[TO-DO ITEM]: Please take the records that follow and repeat exactly the lines starting with the line with "- Keyboard navigation" and going on through the line with "- **Loading States**: During async operations".

[Data records]:
-- Opening Marker --
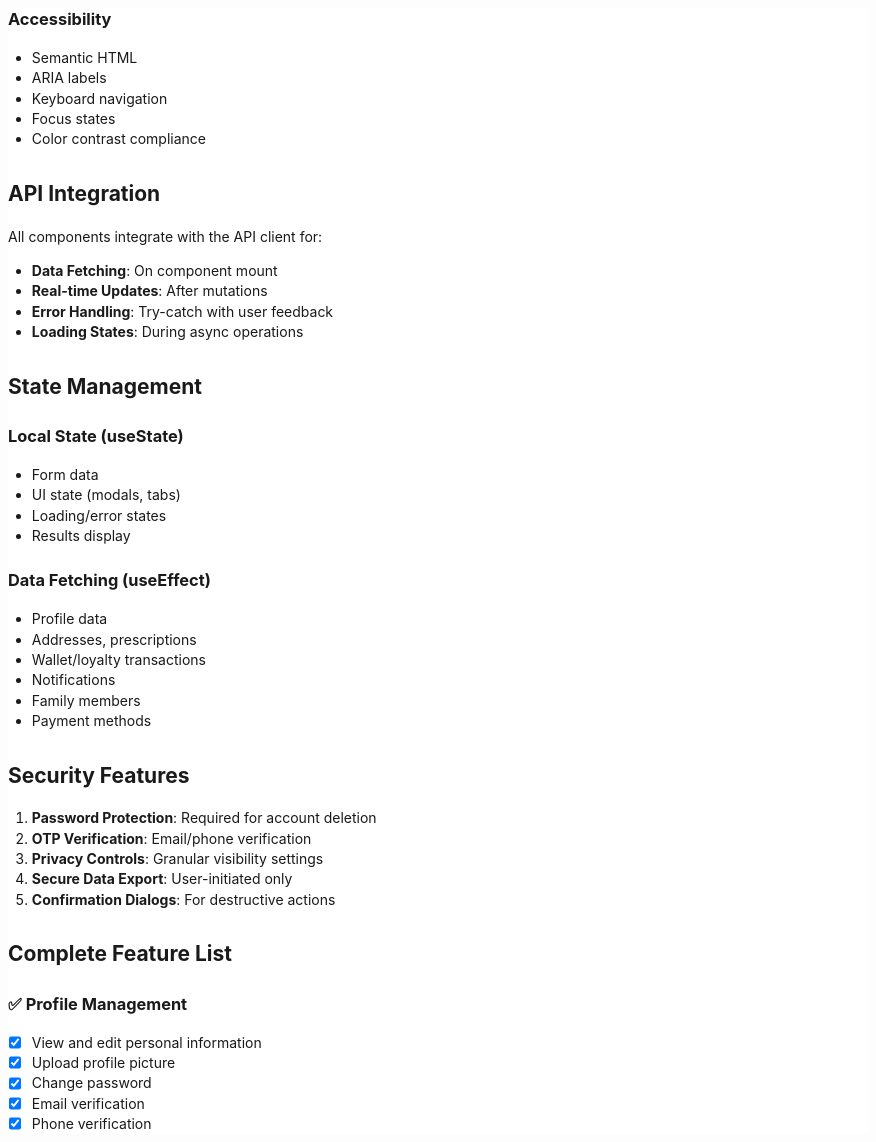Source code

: ### Accessibility
- Semantic HTML
- ARIA labels
- Keyboard navigation
- Focus states
- Color contrast compliance

## API Integration

All components integrate with the API client for:
- **Data Fetching**: On component mount
- **Real-time Updates**: After mutations
- **Error Handling**: Try-catch with user feedback
- **Loading States**: During async operations

## State Management

### Local State (useState)
- Form data
- UI state (modals, tabs)
- Loading/error states
- Results display

### Data Fetching (useEffect)
- Profile data
- Addresses, prescriptions
- Wallet/loyalty transactions
- Notifications
- Family members
- Payment methods

## Security Features

1. **Password Protection**: Required for account deletion
2. **OTP Verification**: Email/phone verification
3. **Privacy Controls**: Granular visibility settings
4. **Secure Data Export**: User-initiated only
5. **Confirmation Dialogs**: For destructive actions

## Complete Feature List

### ✅ Profile Management
- [x] View and edit personal information
- [x] Upload profile picture
- [x] Change password
- [x] Email verification
- [x] Phone verification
-- Closing Marker --
[TASK OUTPUT]:
- Keyboard navigation
- Focus states
- Color contrast compliance

## API Integration

All components integrate with the API client for:
- **Data Fetching**: On component mount
- **Real-time Updates**: After mutations
- **Error Handling**: Try-catch with user feedback
- **Loading States**: During async operations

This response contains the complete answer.